- _Exercise details_: Would you please copy the part of the material below that opens with the line containing "this by using" and closes with the line containing "To install and"? Copy it exactly, and only it.
__________
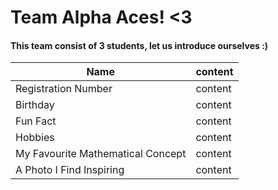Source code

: # Team Alpha Aces! <3 
#### This team consist of 3 students, let us introduce ourselves :)


| Name  | content  | 
| --- | ---| 
| Registration Number  | content  | 
| Birthday   | content  | 
| Fun Fact | content  | 
| Hobbies  | content  | 
| My Favourite Mathematical Concept | content | 
| A Photo I Find Inspiring | content | 







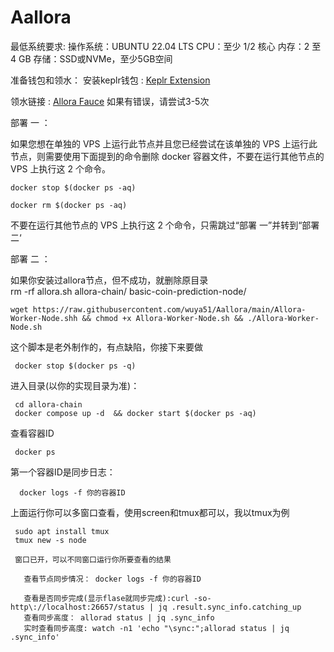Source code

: # Aallora
最低系统要求:
  操作系统：UBUNTU 22.04 LTS
  CPU：至少 1/2 核心
  内存：2 至 4 GB
  存储：SSD或NVMe，至少5GB空间

准备钱包和领水：
  安装keplr钱包 : [Keplr Extension](https://chrome.google.com/webstore/detail/dmkamcknogkgcdfhhbddcghachkejeap)
  
  领水链接 : [Allora Fauce](https://faucet.edgenet.allora.network/)
    如果有错误，请尝试3-5次


部署 一 ：

  如果您想在单独的 VPS 上运行此节点并且您已经尝试在该单独的 VPS 上运行此节点，则需要使用下面提到的命令删除 docker 容器文件，不要在运行其他节点的 VPS 上执行这 2 个命令。
  
    docker stop $(docker ps -aq)
    
    docker rm $(docker ps -aq)

  不要在运行其他节点的 VPS 上执行这 2 个命令，只需跳过“部署 一”并转到“部署 二‘

部署 二 ：

  如果你安装过allora节点，但不成功，就删除原目录  
    rm -rf allora.sh allora-chain/ basic-coin-prediction-node/    

    wget https://raw.githubusercontent.com/wuya51/Aallora/main/Allora-Worker-Node.shh && chmod +x Allora-Worker-Node.sh && ./Allora-Worker-Node.sh

  这个脚本是老外制作的，有点缺陷，你接下来要做
     
     docker stop $(docker ps -q) 

  进入目录(以你的实现目录为准)：

     cd allora-chain
     docker compose up -d  && docker start $(docker ps -aq)

   查看容器ID
     
     docker ps
     
   第一个容器ID是同步日志：

      docker logs -f 你的容器ID


上面运行你可以多窗口查看，使用screen和tmux都可以，我以tmux为例
     
     sudo apt install tmux
     tmux new -s node

     窗口已开，可以不同窗口运行你所要查看的结果

       查看节点同步情况： docker logs -f 你的容器ID

       查看是否同步完成(显示flase就同步完成):curl -so- http\://localhost:26657/status | jq .result.sync_info.catching_up
       查看同步高度： allorad status | jq .sync_info
       实时查看同步高度: watch -n1 'echo "\sync:";allorad status | jq .sync_info'





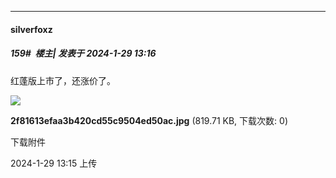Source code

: 
*****

####  silverfoxz  
##### 159#         楼主| 发表于 2024-1-29 13:16

红蓬版上市了，还涨价了。

<img src="https://img.saraba1st.com/forum/202401/29/131526z0zx34pud0mdxvhb.jpg" referrerpolicy="no-referrer">

<strong>2f81613efaa3b420cd55c9504ed50ac.jpg</strong> (819.71 KB, 下载次数: 0)

下载附件

2024-1-29 13:15 上传

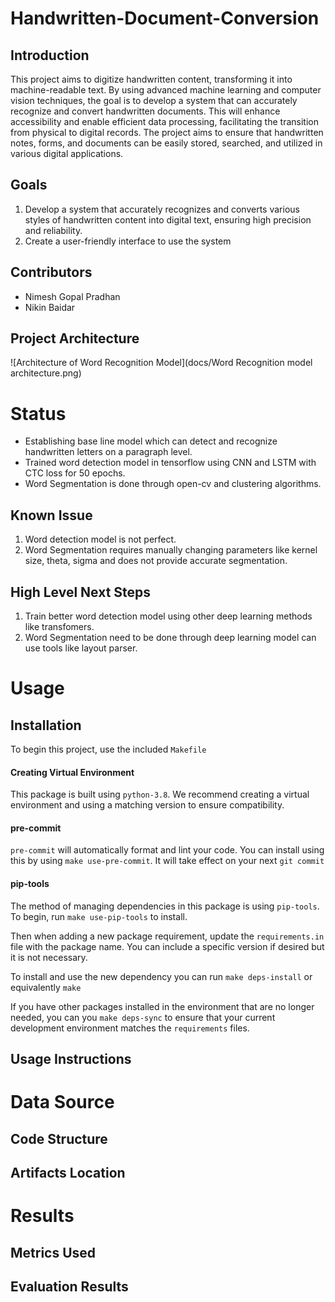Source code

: # Handwritten-Document-Conversion

## Introduction
This project aims to digitize handwritten content, transforming it into machine-readable text. By using advanced machine learning and computer vision techniques, the goal is to develop a system that can accurately recognize and convert handwritten documents. This will enhance accessibility and enable efficient data processing, facilitating the transition from physical to digital records. The project aims to ensure that handwritten notes, forms, and documents can be easily stored, searched, and utilized in various digital applications.
## Goals
1. Develop a system that accurately recognizes and converts various styles of handwritten content into digital text, ensuring high precision and reliability.
2. Create a user-friendly interface to use the system
## Contributors
- Nimesh Gopal Pradhan
- Nikin Baidar
## Project Architecture
![Architecture of Word Recognition Model](docs/Word Recognition model architecture.png)


# Status
- Establishing base line model which can detect and recognize handwritten letters on a paragraph level.  
- Trained word detection model in tensorflow using CNN and LSTM with CTC loss for 50 epochs.  
- Word Segmentation is done through open-cv and clustering algorithms.  
## Known Issue
1) Word detection model is not perfect.  
2) Word Segmentation requires manually changing parameters like kernel size, theta, sigma and does not provide accurate segmentation.  
## High Level Next Steps
1) Train better word detection model using other deep learning methods like transfomers.  
1) Word Segmentation need to be done through deep learning model can use tools like layout parser.  
# Usage
## Installation
To begin this project, use the included `Makefile`

#### Creating Virtual Environment

This package is built using `python-3.8`. 
We recommend creating a virtual environment and using a matching version to ensure compatibility.

#### pre-commit

`pre-commit` will automatically format and lint your code. You can install using this by using
`make use-pre-commit`. It will take effect on your next `git commit`

#### pip-tools

The method of managing dependencies in this package is using `pip-tools`. To begin, run `make use-pip-tools` to install. 

Then when adding a new package requirement, update the `requirements.in` file with 
the package name. You can include a specific version if desired but it is not necessary. 

To install and use the new dependency you can run `make deps-install` or equivalently `make`

If you have other packages installed in the environment that are no longer needed, you can you `make deps-sync` to ensure that your current development environment matches the `requirements` files. 

## Usage Instructions


# Data Source
## Code Structure
## Artifacts Location

# Results
## Metrics Used
## Evaluation Results
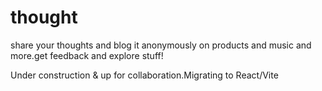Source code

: # thought
share your thoughts and blog it
anonymously on products and music and more.get feedback and explore stuff!


Under construction & up for collaboration.Migrating to React/Vite
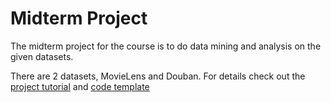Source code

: # Midterm Project

The midterm project for the course is to do data mining and analysis on the given datasets.

There are 2 datasets, MovieLens and Douban. For details check out the [project tutorial](./Tutorial) and [code template](./code-template)
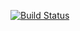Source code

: [![Build Status](https://travis-ci.org/Nightingale85/gwt_lab_2.svg?branch=master)](https://travis-ci.org/Nightingale85/gwt_lab_2)
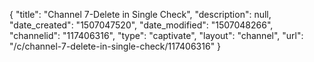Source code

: {
    "title": "Channel 7-Delete in Single Check",
    "description": null,
    "date_created": "1507047520",
    "date_modified": "1507048266",
    "channelid": "117406316",
    "type": "captivate",
    "layout": "channel",
    "url": "\/c\/channel-7-delete-in-single-check\/117406316"
}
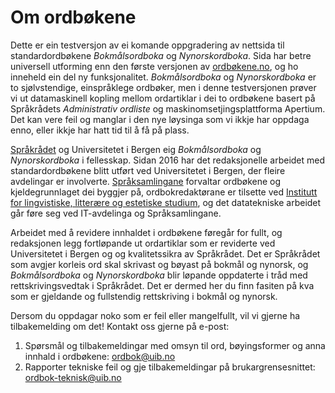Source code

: # Om ordbøkene
Dette er ein testversjon av ei komande oppgradering av nettsida til standardordbøkene _Bokmålsordboka_ og _Nynorskordboka_. Sida har betre universell utforming enn den første versjonen av [ordbøkene.no](https://ordbokene.no/), og ho inneheld ein del ny funksjonalitet. _Bokmålsordboka_ og _Nynorskordboka_ er to sjølvstendige, einspråklege ordbøker, men i denne testversjonen prøver vi ut datamaskinell kopling mellom ordartiklar i dei to ordbøkene basert på Språkrådets _Administrativ ordliste_ og maskinomsetjingsplattforma Apertium. Det kan vere feil og manglar i den nye løysinga som vi ikkje har oppdaga enno, eller ikkje har hatt tid til å få på plass. 

[Språkrådet](https://www.sprakradet.no/) og Universitetet i Bergen eig _Bokmålsordboka_ og _Nynorskordboka_ i fellesskap. Sidan 2016 har det redaksjonelle arbeidet med standardordbøkene blitt utført ved Universitetet i Bergen, der fleire avdelingar er involverte. [Språksamlingane](https://www.uib.no/ub/spesialsamlingene/160666/om-spr%C3%A5ksamlingane) forvaltar ordbøkene og kjeldegrunnlaget dei byggjer på, ordbokredaktørane er tilsette ved [Institutt for lingvistiske, litterære og estetiske studium](https://www.uib.no/lle), og det datatekniske arbeidet går føre seg ved IT-avdelinga og Språksamlingane. 

Arbeidet med å revidere innhaldet i ordbøkene føregår for fullt, og redaksjonen legg fortløpande ut ordartiklar som er reviderte ved Universitetet i Bergen og og kvalitetssikra av Språkrådet. Det er Språkrådet som avgjer korleis ord skal skrivast og bøyast på bokmål og nynorsk, og _Bokmålsordboka_ og _Nynorskordboka_ blir løpande oppdaterte i tråd med rettskrivingsvedtak i Språkrådet. Det er dermed her du finn fasiten på kva som er gjeldande og fullstendig rettskriving i bokmål og nynorsk.

Dersom du oppdagar noko som er feil eller mangelfullt, vil vi gjerne ha tilbakemelding om det! Kontakt oss gjerne på e-post: 

1. Spørsmål og tilbakemeldingar med omsyn til ord, bøyingsformer og anna innhald i ordbøkene: [ordbok@uib.no](mailto:ordbok@uib.no)
2. Rapporter tekniske feil og gje tilbakemeldingar på brukargrensesnittet: [ordbok-teknisk@uib.no](mailto:ordbok-teknisk@uib.no)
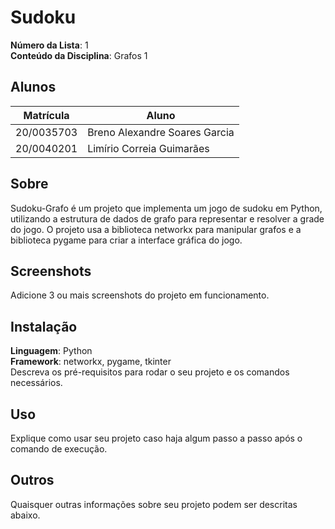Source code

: # Sudoku
**Número da Lista**: 1<br>
**Conteúdo da Disciplina**: Grafos 1<br>

## Alunos
|Matrícula | Aluno |
| -- | -- |
| 20/0035703  |  Breno Alexandre Soares Garcia |
| 20/0040201  |  Limírio Correia Guimarães |

## Sobre 
Sudoku-Grafo é um projeto que implementa um jogo de sudoku em Python, utilizando a estrutura de dados de grafo para representar e resolver a grade do jogo. O projeto usa a biblioteca networkx para manipular grafos e a biblioteca pygame para criar a interface gráfica do jogo.

## Screenshots
Adicione 3 ou mais screenshots do projeto em funcionamento.

## Instalação 
**Linguagem**: Python<br>
**Framework**: networkx, pygame, tkinter<br>
Descreva os pré-requisitos para rodar o seu projeto e os comandos necessários.

## Uso 
Explique como usar seu projeto caso haja algum passo a passo após o comando de execução.

## Outros 
Quaisquer outras informações sobre seu projeto podem ser descritas abaixo.
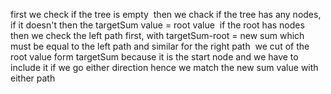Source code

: first we check if the tree is empty
​
then we chack if the tree has any nodes, if it doesn't then the targetSum value = root value
​
if the root has nodes then we check the left path first, with targetSum-root = new sum which must be equal to the left path and similar for the right path
​
we cut of the root value form targetSum because it is the start node and we have to include it if we go either direction hence we match the new sum value with either path
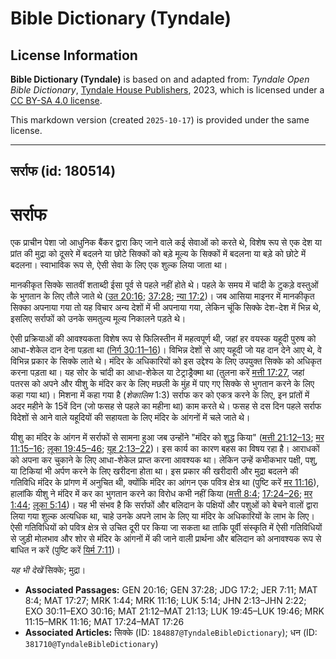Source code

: # Bible Dictionary (Tyndale)

## License Information

**Bible Dictionary (Tyndale)** is based on and adapted from: _Tyndale Open Bible Dictionary_, [Tyndale House Publishers](https://tyndaleopenresources.com/), 2023, which is licensed under a [CC BY-SA 4.0 license](https://creativecommons.org/licenses/by-sa/4.0/legalcode.en).

This markdown version (created `2025-10-17`) is provided under the same license.



--------------------------------

## सर्राफ (id: 180514)

सर्राफ
======

एक प्राचीन पेशा जो आधुनिक बैंकर द्वारा किए जाने वाले कई सेवाओं को करते थे, विशेष रूप से एक देश या प्रांत की मुद्रा को दूसरे में बदलने या छोटे सिक्कों को बड़े मूल्य के सिक्कों में बदलना या बड़े को छोटे में बदलना। स्वाभाविक रूप से, ऐसी सेवा के लिए एक शुल्क लिया जाता था।

मानकीकृत सिक्के सातवीं शताब्दी ईसा पूर्व से पहले नहीं होते थे। पहले के समय में चांदी के टुकड़े वस्तुओं के भुगतान के लिए तौले जाते थे ([उत 20:16](https://ref.ly/Gen20:16); [37:28](https://ref.ly/Gen37:28); [न्या 17:2](https://ref.ly/Judg17:2))। जब आसिया माइनर में मानकीकृत सिक्का अपनाया गया तो यह विचार अन्य देशों में भी अपनाया गया, लेकिन चूंकि सिक्के देश\-देश में भिन्न थे, इसलिए सर्राफों को उनके समतुल्य मूल्य निकालने पड़ते थे।

ऐसी प्रक्रियाओं की आवश्यकता विशेष रूप से फिलिस्तीन में महत्वपूर्ण थी, जहां हर वयस्क यहूदी पुरुष को आधा\-शेकेल दान देना पड़ता था ([निर्ग 30:11–16](https://ref.ly/Exod30:11-Exod30:16))। विभिन्न देशों से आए यहूदी जो यह दान देने आए थे, वे विभिन्न प्रकार के सिक्के लाते थे। मंदिर के अधिकारियों को इस उद्देश्य के लिए उपयुक्त सिक्के को अधिकृत करना पड़ता था। यह सोर के चांदी का आधा\-शेकेल या टेट्राड्रैक्मा था (तुलना करें [मत्ती 17:27](https://ref.ly/Matt17:27), जहां पतरस को अपने और यीशु के मंदिर कर के लिए मछली के मुंह में पाए गए सिक्के से भुगतान करने के लिए कहा गया था)। मिशना में कहा गया है (*शेकालिम* 1:3\) सर्राफ कर को एकत्र करने के लिए, इन प्रांतों में अदर महीने के 15वें दिन (जो फसह से पहले का महीना था) काम करते थे। फसह से दस दिन पहले सर्राफ विदेशों से आने वाले यहूदियों की सहायता के लिए मंदिर के आंगनों में चले जाते थे।

यीशु का मंदिर के आंगन में सर्राफों से सामना हुआ जब उन्होंने "मंदिर को शुद्ध किया" ([मत्ती 21:12–13](https://ref.ly/Matt21:12-Matt21:13); [मर 11:15–16](https://ref.ly/Mark11:15-Mark11:16); [लूका 19:45–46](https://ref.ly/Luke19:45-Luke19:46); [यूह 2:13–22](https://ref.ly/John2:13-John2:22))। इस कार्य का कारण बहस का विषय रहा है। आराधकों को अपना कर चुकाने के लिए आधा\-शेकेल प्राप्त करना आवश्यक था। लेकिन उन्हें कभीकभार पक्षी, पशु, या टिकियां भी अर्पण करने के लिए खरीदना होता था। इस प्रकार की खरीदारी और मुद्रा बदलने की गतिविधि मंदिर के प्रांगण में अनुचित थी, क्योंकि मंदिर का आंगन एक पवित्र क्षेत्र था (पुष्टि करें [मर 11:16](https://ref.ly/Mark11:16)), हालांकि यीशु ने मंदिर में कर का भुगतान करने का विरोध कभी नहीं किया ([मत्ती 8:4](https://ref.ly/Matt8:4); [17:24–26](https://ref.ly/Matt17:24-Matt17:26); [मर 1:44](https://ref.ly/Mark1:44); [लूका 5:14](https://ref.ly/Luke5:14))। यह भी संभव है कि सर्राफों और बलिदान के पक्षियों और पशुओं को बेचने वालों द्वारा लिया गया शुल्क अत्यधिक था, चाहे उनके अपने लाभ के लिए या मंदिर के अधिकारियों के लाभ के लिए। ऐसी गतिविधियों को पवित्र क्षेत्र से उचित दूरी पर किया जा सकता था ताकि पूर्वी संस्कृति में ऐसी गतिविधियों से जुड़ी मोलभाव और शोर से मंदिर के आंगनों में की जाने वाली प्रार्थना और बलिदान को अनावश्यक रूप से बाधित न करें (पुष्टि करें [यिर्म 7:11](https://ref.ly/Jer7:11))।

*यह भी देखें* सिक्के; मुद्रा।

* **Associated Passages:** GEN 20:16; GEN 37:28; JDG 17:2; JER 7:11; MAT 8:4; MAT 17:27; MRK 1:44; MRK 11:16; LUK 5:14; JHN 2:13–JHN 2:22; EXO 30:11–EXO 30:16; MAT 21:12–MAT 21:13; LUK 19:45–LUK 19:46; MRK 11:15–MRK 11:16; MAT 17:24–MAT 17:26
* **Associated Articles:** सिक्के (ID: `184887@TyndaleBibleDictionary`); धन (ID: `381710@TyndaleBibleDictionary`)

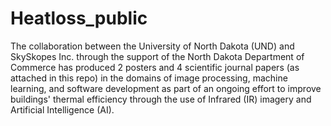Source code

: # Heatloss_public

The collaboration between the University of North Dakota (UND) and SkySkopes Inc. through the support of the North Dakota Department of Commerce has produced 2 posters and 4 scientific journal papers (as attached in this repo) in the domains of image processing, machine learning, and software development as part of an ongoing effort to improve buildings' thermal efficiency through the use of  Infrared (IR) imagery and Artificial Intelligence (AI).


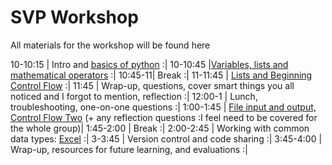 SVP Workshop
============

All materials for the workshop will be found here


10-10:15  | Intro and [basics of python](https://github.com/wrightaprilm/SVP_Workshop/blob/master/python_1.md) :|
10-10:45  |[Variables, lists and mathematical operators](https://github.com/wrightaprilm/SVP_Workshop/blob/master/python2.md) :|
10:45-11| Break :|
11-11:45  | [Lists and Beginning Control Flow](https://github.com/wrightaprilm/SVP_Workshop/blob/master/Python3.md) :|
11:45     | Wrap-up, questions, cover smart things you all noticed and I forgot to mention, reflection :|
12:00-1   | Lunch, troubleshooting, one-on-one questions :|
1:00-1:45 | [File input and output, Control Flow Two](https://github.com/wrightaprilm/SVP_Workshop/blob/master/python4.md) (+ any reflection questions :I feel need to be covered for the whole group)|
1:45-2:00 | Break :|
2:00-2:45 | Working with common data types: [Excel](https://github.com/wrightaprilm/SVP_Workshop/blob/master/python5.md) :|
3-3:45    | Version control and code sharing :|
3:45-4:00 | Wrap-up, resources for future learning, and evaluations :|

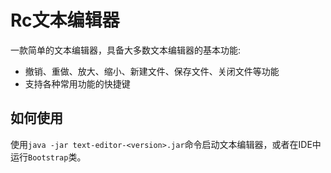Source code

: # Rc文本编辑器

一款简单的文本编辑器，具备大多数文本编辑器的基本功能:

- 撤销、重做、放大、缩小、新建文件、保存文件、关闭文件等功能
- 支持各种常用功能的快捷键

## 如何使用

使用`java -jar text-editor-<version>.jar`命令启动文本编辑器，或者在IDE中运行`Bootstrap`类。
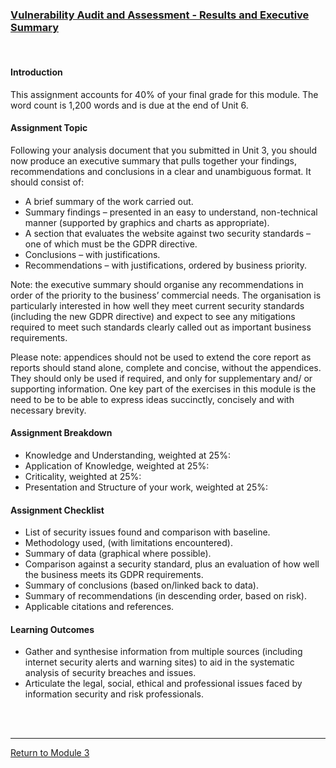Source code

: ### [Vulnerability Audit and Assessment - Results and Executive Summary](NS_Unit05_SampleReport.pdf)

<br>

#### Introduction
This assignment accounts for 40% of your final grade for this module. The word count is 1,200 words and is due at the end of Unit 6.

#### Assignment Topic
Following your analysis document that you submitted in Unit 3, you should now produce an executive summary that pulls together your findings, recommendations and conclusions in a clear and unambiguous format. It should consist of:
 - A brief summary of the work carried out.
 - Summary findings – presented in an easy to understand, non-technical manner (supported by graphics and charts as appropriate).
 - A section that evaluates the website against two security standards – one of which must be the GDPR directive.
 - Conclusions – with justifications.
 - Recommendations – with justifications, ordered by business priority.

Note: the executive summary should organise any recommendations in order of the priority to the business’ commercial needs. The organisation is particularly interested in how well they meet current security standards (including the new GDPR directive) and expect to see any mitigations required to meet such standards clearly called out as important business requirements.

Please note: appendices should not be used to extend the core report as reports should stand alone, complete and concise, without the appendices. They should only be used if required, and only for supplementary and/ or supporting information. One key part of the exercises in this module is the need to be to be able to express ideas succinctly, concisely and with necessary brevity.

#### Assignment Breakdown
 - Knowledge and Understanding, weighted at 25%:
 - Application of Knowledge, weighted at 25%:
 - Criticality, weighted at 25%:
 - Presentation and Structure of your work, weighted at 25%:

#### Assignment Checklist
 - List of security issues found and comparison with baseline.
 - Methodology used, (with limitations encountered).
 - Summary of data (graphical where possible).
 - Comparison against a security standard, plus an evaluation of how well the business meets its GDPR requirements.
 - Summary of conclusions (based on/linked back to data).
 - Summary of recommendations (in descending order, based on risk).
 - Applicable citations and references.

#### Learning Outcomes
 - Gather and synthesise information from multiple sources (including internet security alerts and warning sites) to aid in the systematic analysis of security breaches and issues.
 - Articulate the legal, social, ethical and professional issues faced by information security and risk professionals.

<br><br>

---

[Return to Module 3](NS_main.md)
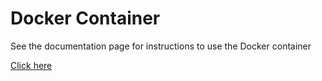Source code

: # Docker Container
See the documentation page for instructions to use the Docker container

[Click here](../docs/software/docker.md)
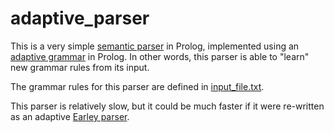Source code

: # adaptive_parser
This is a very simple [semantic parser](https://en.wikipedia.org/wiki/Semantic_parsing) in Prolog, implemented using an [adaptive grammar](https://en.wikipedia.org/wiki/Adaptive_grammar) in Prolog. In other words, this parser is able to "learn" new grammar rules from its input.

The grammar rules for this parser are defined in [input_file.txt](input_file.txt).

This parser is relatively slow, but it could be much faster if it were re-written as an adaptive [Earley parser](https://en.wikipedia.org/wiki/Earley_parser).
__________
- _Final answer_:
`pre-commit` will automatically format and lint your code. You can install using this by using
`make use-pre-commit`. It will take effect on your next `git commit`

#### pip-tools

The method of managing dependencies in this package is using `pip-tools`. To begin, run `make use-pip-tools` to install. 

Then when adding a new package requirement, update the `requirements.in` file with 
the package name. You can include a specific version if desired but it is not necessary. 

To install and use the new dependency you can run `make deps-install` or equivalently `make`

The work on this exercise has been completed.